— BEGIN Source document —

Francisco Sant'Anna

Menu buttons as local tasks

@_fsantanna

• On rewriting Pingus from C++ to Ceu
  • A structured main menu
  • Menu buttons as local tasks 👈 (this post)
  • A self-reacting button
  • A structured main menu: full code

In the previous post, we discussed the outermost code to alternate between the main menu and the chosen screens:

-- enumeration with the possible menu choices
type Menu = <Story=(), Editor=(), ...>

-- task signatures for the menu and buttons
task main_menu: () -> Menu                       👈 (this post)
    -- returns the chosen screen to navigate
task menu_button: [pos:Point, lbl:String] -> ()  👈 (next post)
    -- receives a position and label to show

-- spawns the game code
spawn {
    -- the outer loop
    loop {
        -- main menu
        var opt = await spawn main_menu ()

        -- chosen screen
        var lbl = ifs {
            opt ? Story  { "Story"  }
            opt ? Editor { "Editor" }
            ... -- other options
        }
        await spawn menu_button [[0,0], lbl]

        -- loops back to menu after screen terminates
    }
}

-- enters the SDL engine loop
call pico_loop ()

— END Source document —
— BEGIN Source excerpt —

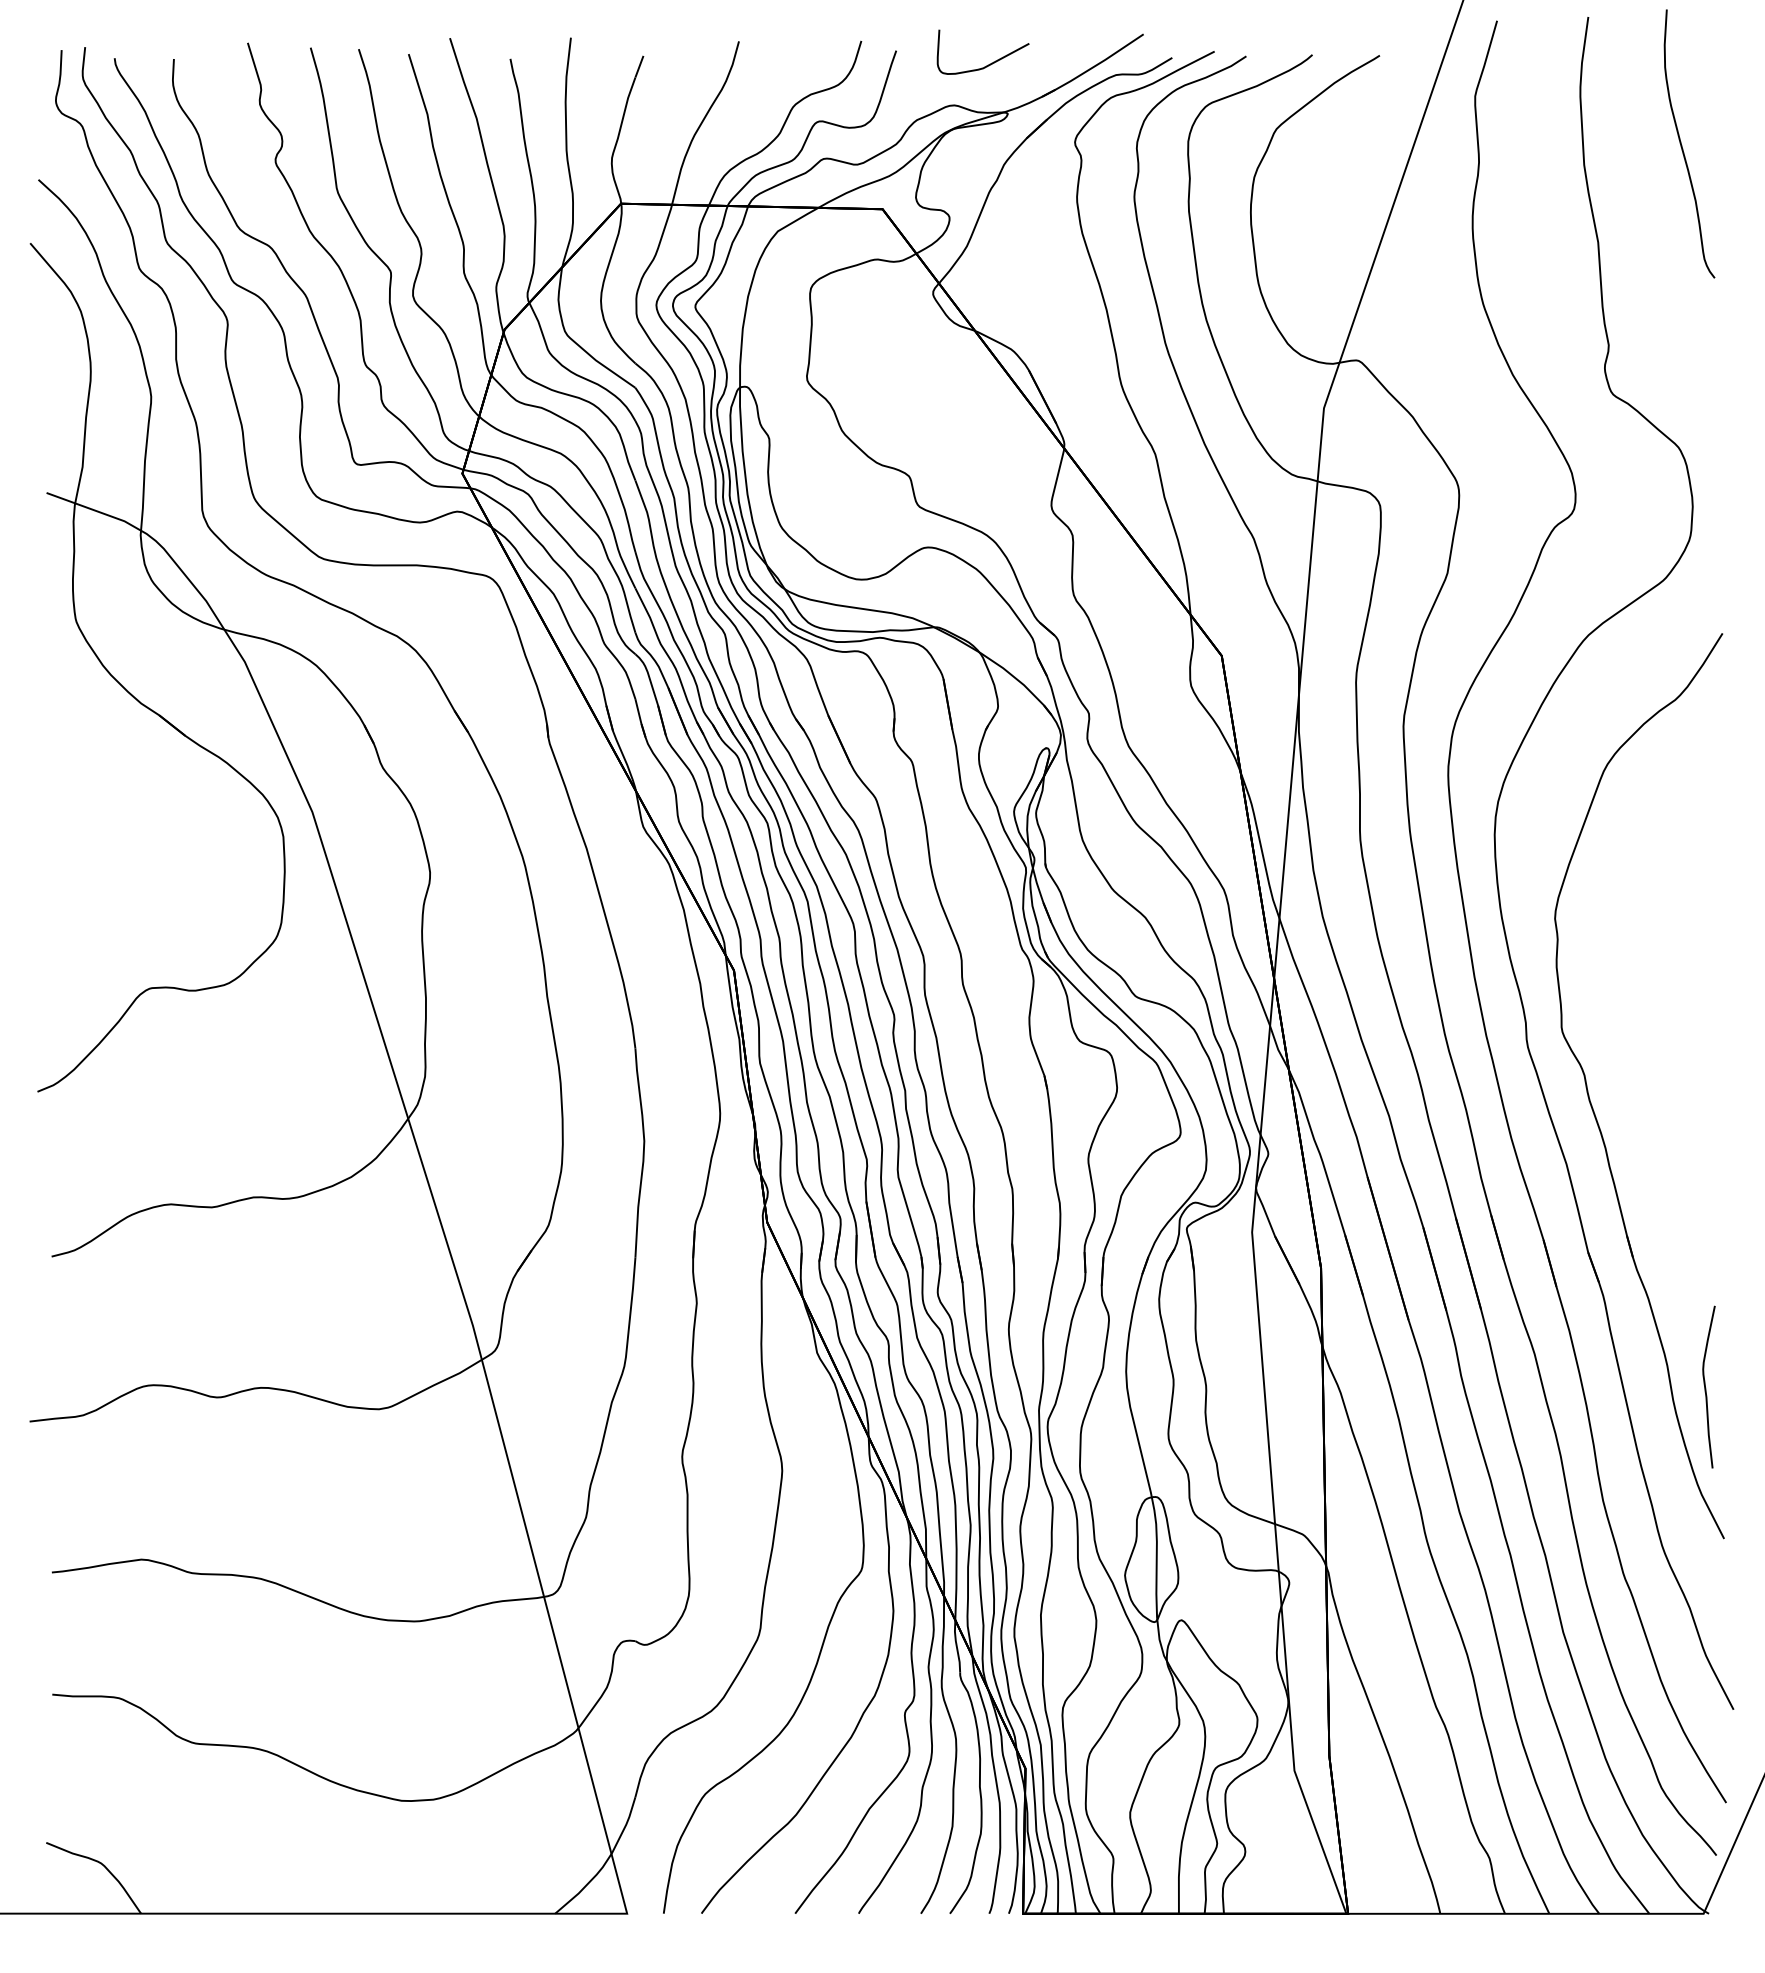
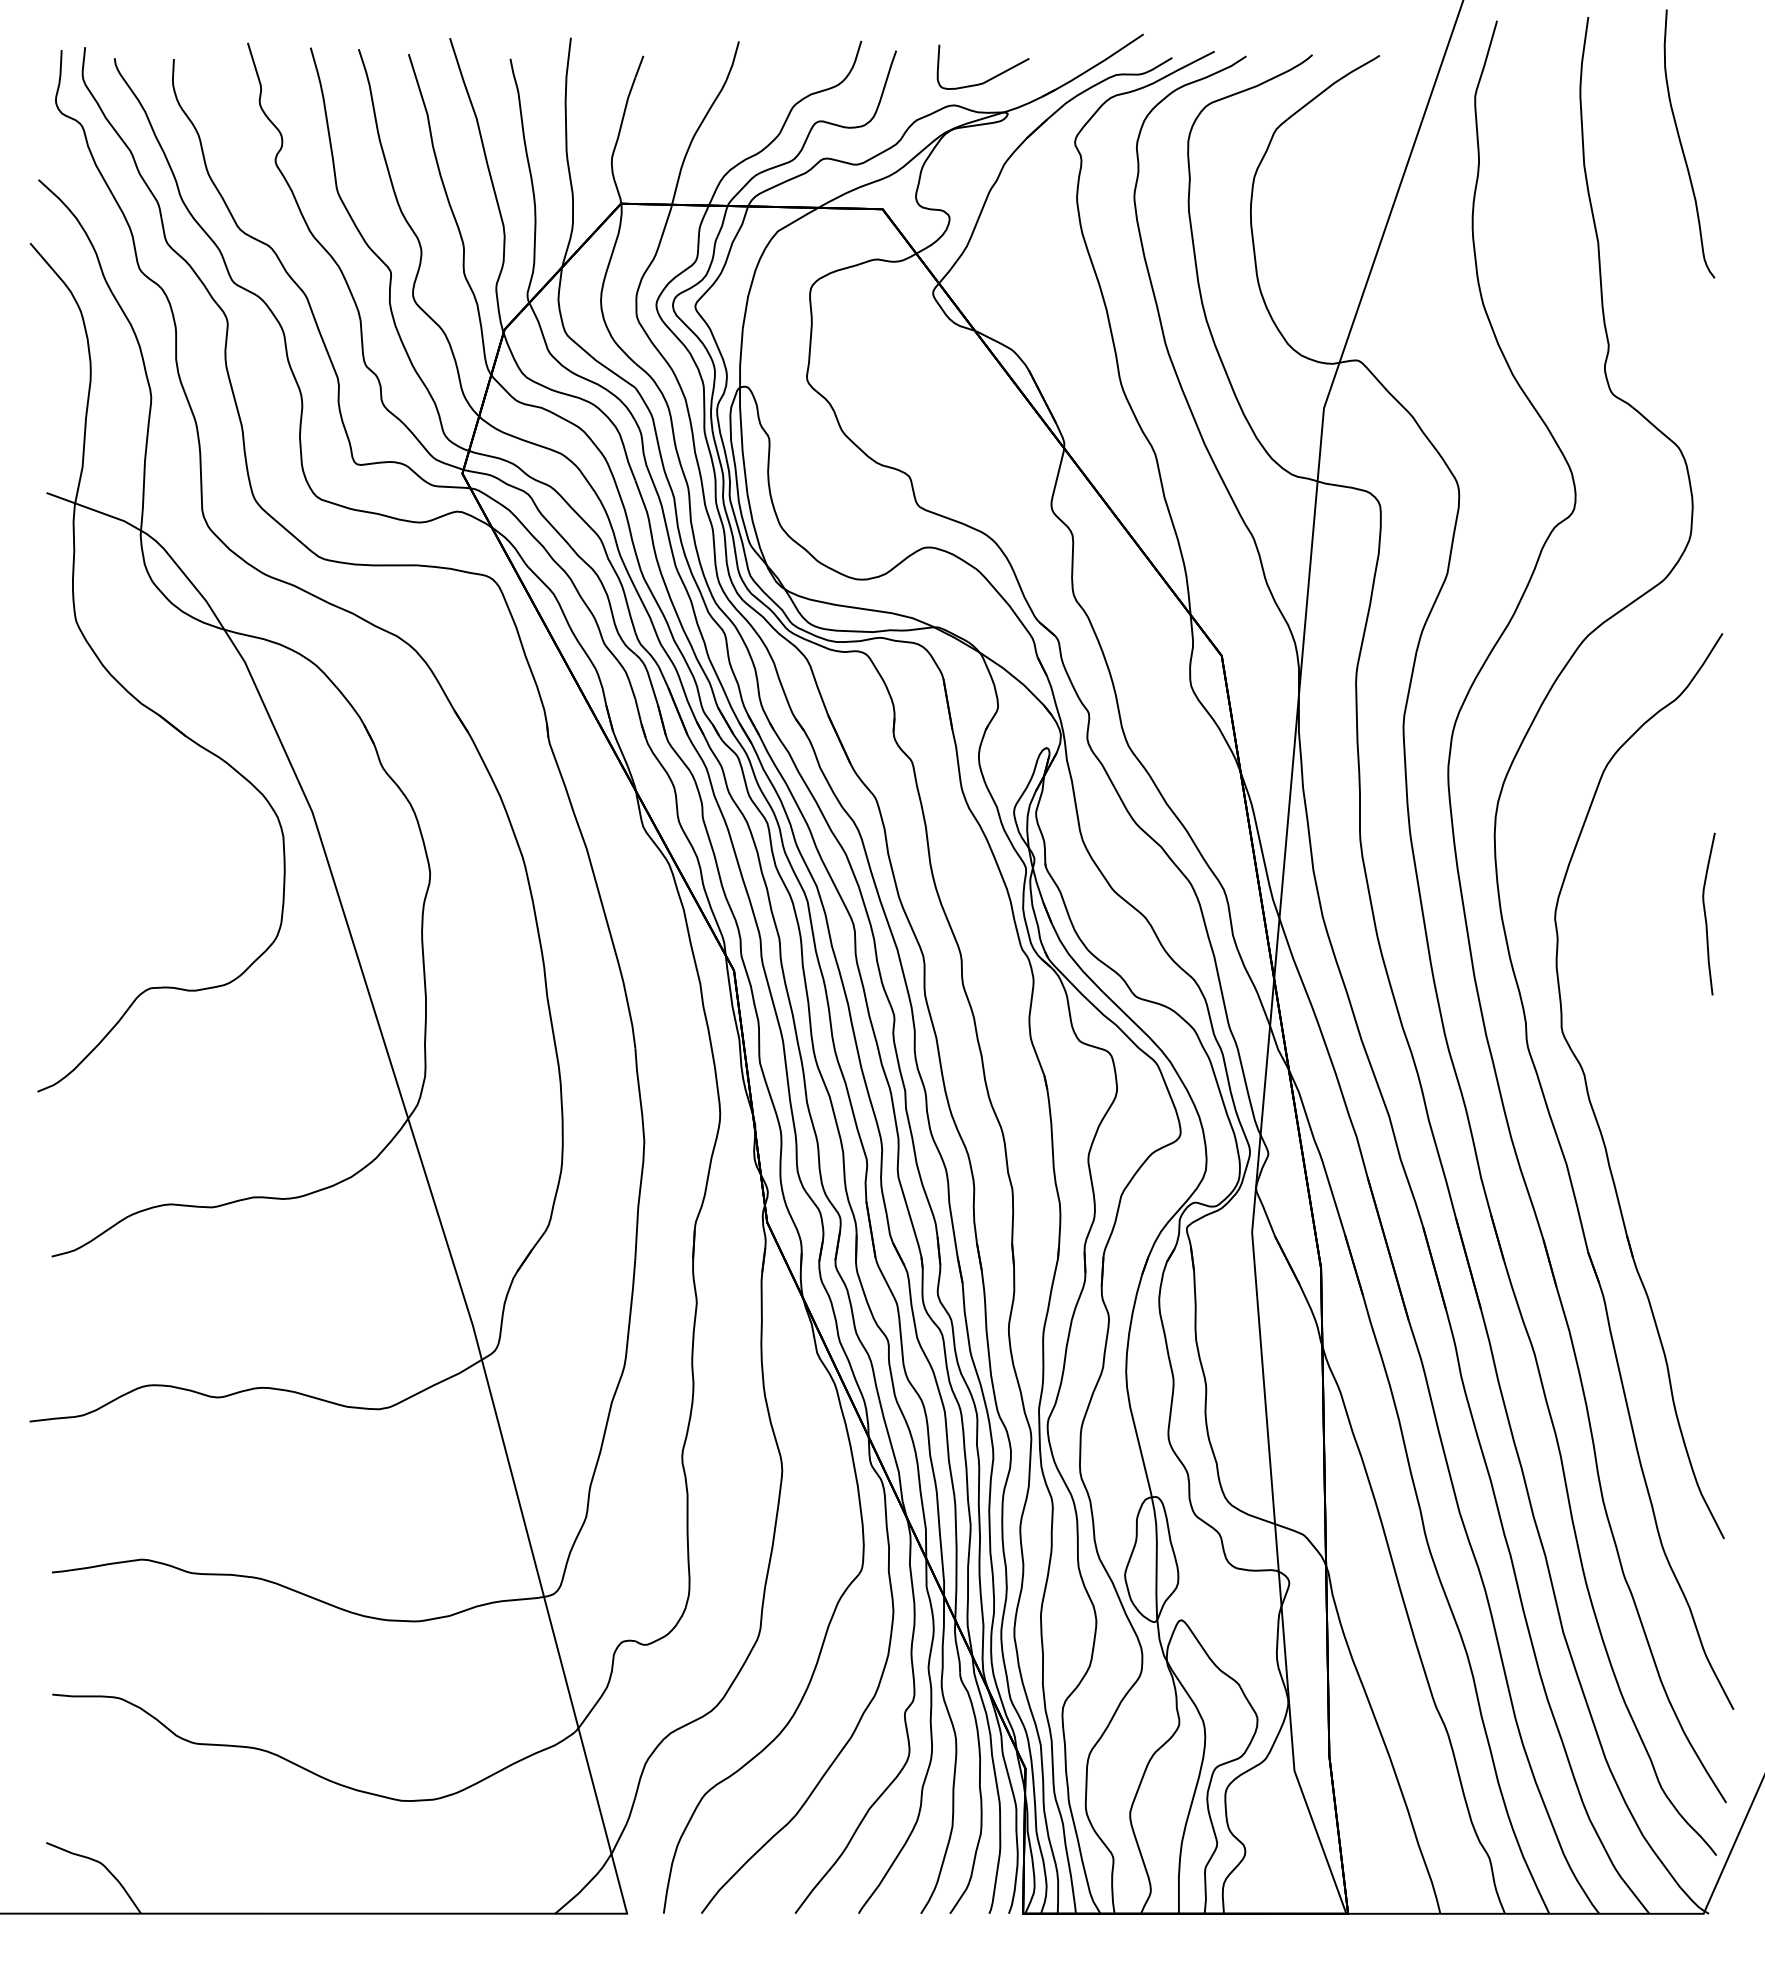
curve at (991, 62) position: (991, 62) -> (991, 77)
curve at (1706, 1388) position: (1706, 1388) -> (1706, 915)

— END Source excerpt —

- [Job A]: List every post title in the series index at the top of the menu-buttons post.
- [Job B]: Please continue the menu-buttons post after its final line of code, the call to pico_loop.
The data is separate from the menu-buttons post.

- [Exercise output A]:
- On rewriting Pingus from C++ to Ceu
- A structured main menu
- Menu buttons as local tasks
- A self-reacting button
- A structured main menu: full code

- [Exercise output B]:
---

Following the top-down approach, in this post, we discuss the main_menu and leave the menu_button implementation for the next post. The main_menu task spawns a set of menu_button tasks in parallel (1️⃣), each one corresponding to a menu option. The menu then returns the clicked option to the outermost code as an enumeration (2️⃣):

task main_menu: () -> Menu {
    par {
        await spawn menu_button [[-125,35], "Story"]    1️⃣
        return Menu.Story                               2️⃣
    } with {
        await spawn menu_button [[ 125,35], "Editor"]   1️⃣
        return Menu.Editor                              2️⃣
    } with {
        ... -- other options (1️⃣,2️⃣)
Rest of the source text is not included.